Work request
Both the line with "Discover to deliver" and the line with "아티스트: **Lofi Dream**" in the records below must appear in the output, along with every line between them, exactly and with nothing added.

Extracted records

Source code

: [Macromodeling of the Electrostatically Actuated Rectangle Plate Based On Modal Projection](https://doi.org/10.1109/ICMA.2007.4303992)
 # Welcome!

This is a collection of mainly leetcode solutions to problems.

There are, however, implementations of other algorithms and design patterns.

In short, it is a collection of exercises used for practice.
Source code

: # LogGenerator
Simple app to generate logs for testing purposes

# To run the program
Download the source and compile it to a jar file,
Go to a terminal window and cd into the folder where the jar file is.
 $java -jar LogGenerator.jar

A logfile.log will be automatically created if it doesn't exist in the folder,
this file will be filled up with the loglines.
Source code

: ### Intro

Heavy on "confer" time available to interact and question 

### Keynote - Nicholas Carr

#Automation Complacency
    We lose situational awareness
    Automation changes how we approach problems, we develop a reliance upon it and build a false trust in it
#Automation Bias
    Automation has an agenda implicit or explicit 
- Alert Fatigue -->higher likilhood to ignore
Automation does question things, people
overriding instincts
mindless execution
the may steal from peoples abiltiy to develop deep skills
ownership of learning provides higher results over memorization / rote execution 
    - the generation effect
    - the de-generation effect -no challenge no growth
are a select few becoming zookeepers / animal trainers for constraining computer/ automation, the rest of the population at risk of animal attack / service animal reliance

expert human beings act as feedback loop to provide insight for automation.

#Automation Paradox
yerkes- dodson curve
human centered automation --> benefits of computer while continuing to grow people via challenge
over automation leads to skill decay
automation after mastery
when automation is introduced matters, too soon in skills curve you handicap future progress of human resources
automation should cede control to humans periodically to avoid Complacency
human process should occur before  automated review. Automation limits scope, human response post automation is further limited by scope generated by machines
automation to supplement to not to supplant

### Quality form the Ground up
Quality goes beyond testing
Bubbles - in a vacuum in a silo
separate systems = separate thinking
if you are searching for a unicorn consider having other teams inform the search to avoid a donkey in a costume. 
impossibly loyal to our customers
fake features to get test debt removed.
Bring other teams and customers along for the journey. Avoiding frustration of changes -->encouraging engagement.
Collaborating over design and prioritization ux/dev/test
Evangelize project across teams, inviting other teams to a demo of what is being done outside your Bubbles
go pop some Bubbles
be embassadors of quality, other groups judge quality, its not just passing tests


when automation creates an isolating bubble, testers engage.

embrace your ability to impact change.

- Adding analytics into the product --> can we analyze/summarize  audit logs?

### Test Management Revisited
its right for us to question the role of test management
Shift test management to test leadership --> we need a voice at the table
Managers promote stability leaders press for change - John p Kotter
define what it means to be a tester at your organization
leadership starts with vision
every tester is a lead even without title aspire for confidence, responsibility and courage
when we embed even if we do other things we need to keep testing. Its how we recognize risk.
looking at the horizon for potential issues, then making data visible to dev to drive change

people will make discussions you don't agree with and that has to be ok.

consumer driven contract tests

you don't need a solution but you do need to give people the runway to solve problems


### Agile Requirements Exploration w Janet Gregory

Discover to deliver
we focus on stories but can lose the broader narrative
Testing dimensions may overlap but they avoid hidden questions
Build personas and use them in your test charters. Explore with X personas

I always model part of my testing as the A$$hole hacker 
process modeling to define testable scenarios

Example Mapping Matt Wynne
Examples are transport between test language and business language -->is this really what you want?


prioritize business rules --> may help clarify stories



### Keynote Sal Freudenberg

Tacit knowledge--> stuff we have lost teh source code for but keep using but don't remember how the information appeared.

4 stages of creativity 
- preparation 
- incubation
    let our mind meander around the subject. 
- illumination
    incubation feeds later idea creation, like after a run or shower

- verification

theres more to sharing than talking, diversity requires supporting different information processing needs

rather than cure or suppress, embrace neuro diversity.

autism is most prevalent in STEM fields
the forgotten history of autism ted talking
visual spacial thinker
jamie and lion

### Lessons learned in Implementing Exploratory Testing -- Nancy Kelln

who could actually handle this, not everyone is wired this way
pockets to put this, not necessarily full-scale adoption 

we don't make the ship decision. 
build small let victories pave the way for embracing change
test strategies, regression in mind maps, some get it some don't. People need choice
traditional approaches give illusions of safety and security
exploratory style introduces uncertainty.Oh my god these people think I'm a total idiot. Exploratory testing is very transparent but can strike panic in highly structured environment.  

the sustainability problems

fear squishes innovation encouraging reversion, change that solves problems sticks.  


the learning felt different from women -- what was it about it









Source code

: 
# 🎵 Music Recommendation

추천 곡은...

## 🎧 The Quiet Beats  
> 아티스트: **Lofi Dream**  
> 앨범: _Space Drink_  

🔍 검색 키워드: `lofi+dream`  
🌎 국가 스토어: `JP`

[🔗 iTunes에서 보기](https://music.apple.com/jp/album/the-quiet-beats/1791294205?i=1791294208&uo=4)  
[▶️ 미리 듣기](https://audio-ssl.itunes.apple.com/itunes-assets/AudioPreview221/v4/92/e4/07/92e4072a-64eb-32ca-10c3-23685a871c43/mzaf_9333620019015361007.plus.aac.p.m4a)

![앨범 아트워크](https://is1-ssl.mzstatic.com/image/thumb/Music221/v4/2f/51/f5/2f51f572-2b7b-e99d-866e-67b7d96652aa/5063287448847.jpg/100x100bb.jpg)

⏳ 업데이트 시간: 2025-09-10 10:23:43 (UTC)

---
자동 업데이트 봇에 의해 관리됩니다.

Written response
Discover to deliver
we focus on stories but can lose the broader narrative
Testing dimensions may overlap but they avoid hidden questions
Build personas and use them in your test charters. Explore with X personas

I always model part of my testing as the A$$hole hacker 
process modeling to define testable scenarios

Example Mapping Matt Wynne
Examples are transport between test language and business language -->is this really what you want?


prioritize business rules --> may help clarify stories



### Keynote Sal Freudenberg

Tacit knowledge--> stuff we have lost teh source code for but keep using but don't remember how the information appeared.

4 stages of creativity 
- preparation 
- incubation
    let our mind meander around the subject. 
- illumination
    incubation feeds later idea creation, like after a run or shower

- verification

theres more to sharing than talking, diversity requires supporting different information processing needs

rather than cure or suppress, embrace neuro diversity.

autism is most prevalent in STEM fields
the forgotten history of autism ted talking
visual spacial thinker
jamie and lion

### Lessons learned in Implementing Exploratory Testing -- Nancy Kelln

who could actually handle this, not everyone is wired this way
pockets to put this, not necessarily full-scale adoption 

we don't make the ship decision. 
build small let victories pave the way for embracing change
test strategies, regression in mind maps, some get it some don't. People need choice
traditional approaches give illusions of safety and security
exploratory style introduces uncertainty.Oh my god these people think I'm a total idiot. Exploratory testing is very transparent but can strike panic in highly structured environment.  

the sustainability problems

fear squishes innovation encouraging reversion, change that solves problems sticks.  


the learning felt different from women -- what was it about it









Source code

: 
# 🎵 Music Recommendation

추천 곡은...

## 🎧 The Quiet Beats  
> 아티스트: **Lofi Dream**  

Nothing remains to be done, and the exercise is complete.